Непрошенная сваха вызывала у Сун Ок чувство брезгливости.
Взглянув старухе в глаза, Сун Ок с усмешкой спросила:
— Что, и ты посмотреть пришла?
Кэгутянь пропустила мимо ушей вопрос Сун Ок. Кривя тонкие, злые губы, она затараторила:
— Вот оно как, красавица… У Сон Чхам Бона сейчас словно покойник в доме… Все вверх дном перевернулось, все плачут — и мужчины, и женщины… А тебе горевать нечего. Землю получишь… То-то хорошо будет! Я бы на твоем месте прямо плясала от радости! Ха-ха-ха!
— Вот и плясала бы — кто ж тебе мешает?
— Ну, мы-то с землей вовек не возились… Нам земли не дадут.
— А разве плясать можно только тем, кто землю получит? Весело тебе — и пляши на здоровье!
— Как можно так говорить, Сун Ок! Без земли какое уж веселье! Сегодня на вашей улице праздник.
— Земля… Да разве только в ней дело? Мне и без того радостно! Могли ли мы при японцах такое увидеть?..
— Вот-вот! Я и говорю: пляши да кричи «мансе!»… Ха-ха-ха!
Кэгутянь нагло посмеивалась, не обращая внимания на окружающих; в голосе ее чувствовалась явная издевка. Посмотрим, мол, как ты, Сун Ок, будешь возделывать землю, когда ее получишь! Нет, милая, как была ты содержанкой, так ею и останешься… Ишь, что вздумала: земледелием заниматься!
Старой своднице не давала покоя мысль, что Сун Ок может получить землю. Ведь если б не эта земля, Сун Ок вынуждена была бы снова пойти в содержанки. Кэгутянь чувствовала себя так, будто у нее прямо из рук вырывают драгоценности.
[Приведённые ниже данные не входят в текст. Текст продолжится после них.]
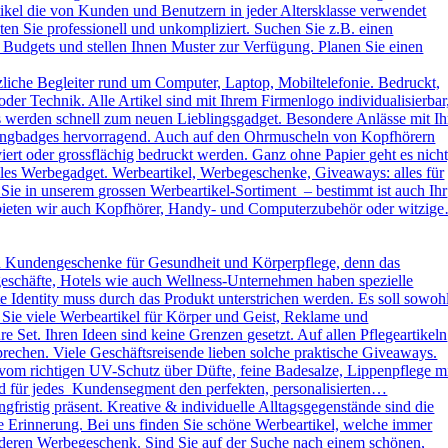
kel die von Kunden und Benutzern in jeder Altersklasse verwendet
ten Sie professionell und unkompliziert. Suchen Sie z.B. einen
 Budgets und stellen Ihnen Muster zur Verfügung. Planen Sie einen
liche Begleiter rund um Computer, Laptop, Mobiltelefonie. Bedruckt,
der Technik. Alle Artikel sind mit Ihrem Firmenlogo individualisierbar
ys werden schnell zum neuen Lieblingsgadget. Besondere Anlässe mit Ih
omingbadges hervorragend. Auch auf den Ohrmuscheln von Kopfhörern
rt oder grossflächig bedruckt werden. Ganz ohne Papier geht es nicht
es Werbegadget. Werbeartikel, Werbegeschenke, Giveaways: alles für
ie in unserem grossen Werbeartikel-Sortiment – bestimmt ist auch Ihr
h bieten wir auch Kopfhörer, Handy- und Computerzubehör oder witzig
d Kundengeschenke für Gesundheit und Körperpflege, denn das
kgeschäfte, Hotels wie auch Wellness-Unternehmen haben spezielle
dentity muss durch das Produkt unterstrichen werden. Es soll sowoh
 Sie viele Werbeartikel für Körper und Geist, Reklame und
Set. Ihren Ideen sind keine Grenzen gesetzt. Auf allen Pflegeartikeln
rechen. Viele Geschäftsreisende lieben solche praktische Giveaways.
vom richtigen UV-Schutz über Düfte, feine Badesalze, Lippenpflege m
und für jedes Kundensegment den perfekten, personalisierten…
ristig präsent. Kreative & individuelle Alltagsgegenstände sind die
e Erinnerung. Bei uns finden Sie schöne Werbeartikel, welche immer
sonderen Werbegeschenk. Sind Sie auf der Suche nach einem schönen,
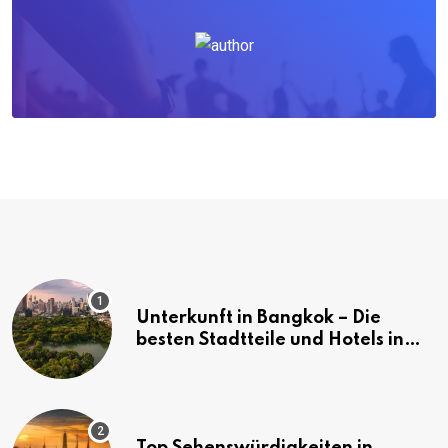
Unterkunft in Bangkok – Die
besten Stadtteile und Hotels in
Bangkok
Top Sehenswürdigkeiten in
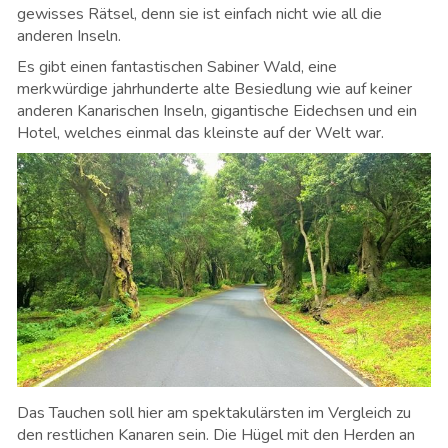
gewisses Rätsel, denn sie ist einfach nicht wie all die
anderen Inseln.
Es gibt einen fantastischen Sabiner Wald, eine
merkwürdige jahrhunderte alte Besiedlung wie auf keiner
anderen Kanarischen Inseln, gigantische Eidechsen und ein
Hotel, welches einmal das kleinste auf der Welt war.
Das Tauchen soll hier am spektakulärsten im Vergleich zu
den restlichen Kanaren sein. Die Hügel mit den Herden an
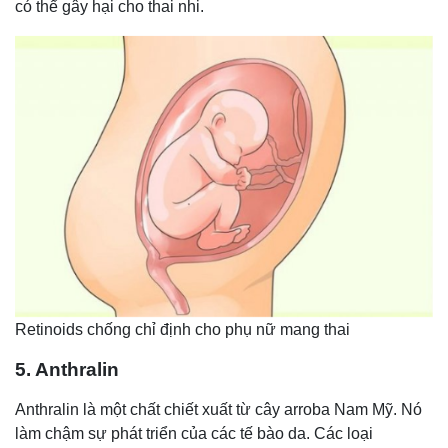
có thể gây hại cho thai nhi.
Retinoids chống chỉ định cho phụ nữ mang thai
5. Anthralin
Anthralin là một chất chiết xuất từ cây arroba Nam Mỹ. Nó
làm chậm sự phát triển của các tế bào da. Các loại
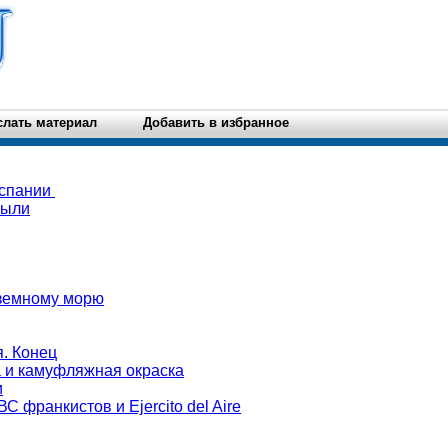
слать материал
Добавить в избранное
Испании
были
земному морю
. Конец
а и камуфляжная окраска
и
С франкистов и Ejercito del Aire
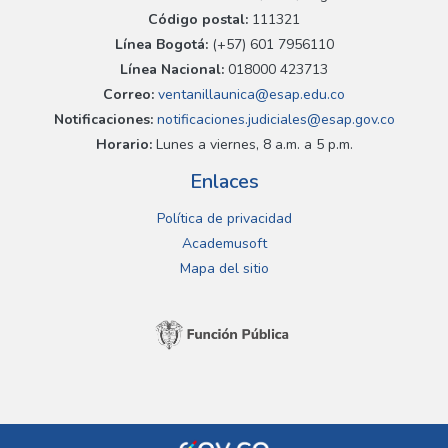
Código postal:
111321
Línea Bogotá:
(+57) 601 7956110
Línea Nacional:
018000 423713
Correo:
ventanillaunica@esap.edu.co
Notificaciones:
notificaciones.judiciales@esap.gov.co
Horario:
Lunes a viernes, 8 a.m. a 5 p.m.
Enlaces
Política de privacidad
Academusoft
Mapa del sitio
Поведение Сун Ок ставило старуху в тупик. После того как Юн Сан Ер, прежде довольно часто захаживавший к Сун Ок, перестал посещать ее дом, она поостыла к своему покровителю. Но зачем ей понадобилась эта проклятая земля? Разве она не может прокормить себя и свою родню более легким способом? Да будь Кэгутянь на месте этой зазнайки, она уж не выпустила бы из своих когтей такую жирную добычу, уж поубавила бы богатства Юн Сан Ера! И жила бы сейчас безбедно, беззаботно, да и родственникам своим обеспечила бы вольготную жизнь! Не всякой женщине подваливает такое счастье. Хорошо могла бы устроиться Сун Ок, будь она поумнее. А ее — ишь ты! — на земледелие потянуло! Ничего иного и нельзя было ждать от глупой деревенской бабы! Ей стол накрывают к обеду, а она его ногами опрокидывает!
Кэгутянь, конечно, не было до всего этого никакого дела… Но она чувствовала себя задетой за живое. Если уж тебе представляется возможность стать богатой, пользуйся ею да живи себе припеваючи! Но попробуй пойми эту ломаку! Охота же ей, как последней мужичке, работать в поле, обдирать все ногти на руках и ногах. Вот уж дура так дура!
Поведение Сун Ок не одобрял и Юн Сан Ер. Когда он еще изредка навещал Сун Ок, то, наблюдая, с каким увлечением она, ее мать и Ин Сук мотыжат картофель, брезгливо морщился.
— Ты что, и самом деле решила превратиться в мужичку? Каждый день работаешь на огороде! Сколько раз нужно тебе говорить, что пора бросить это дело!
Не разгибая спины, Сун Ок отвечала:
— Да вам-то что? Вы только и знаете, как, не работая, есть за чужой счет… Вам никогда не понять, какое это удовольствие возделывать землю.
Ответ Сун Ок приводил Юн Сан Ера в бешенство.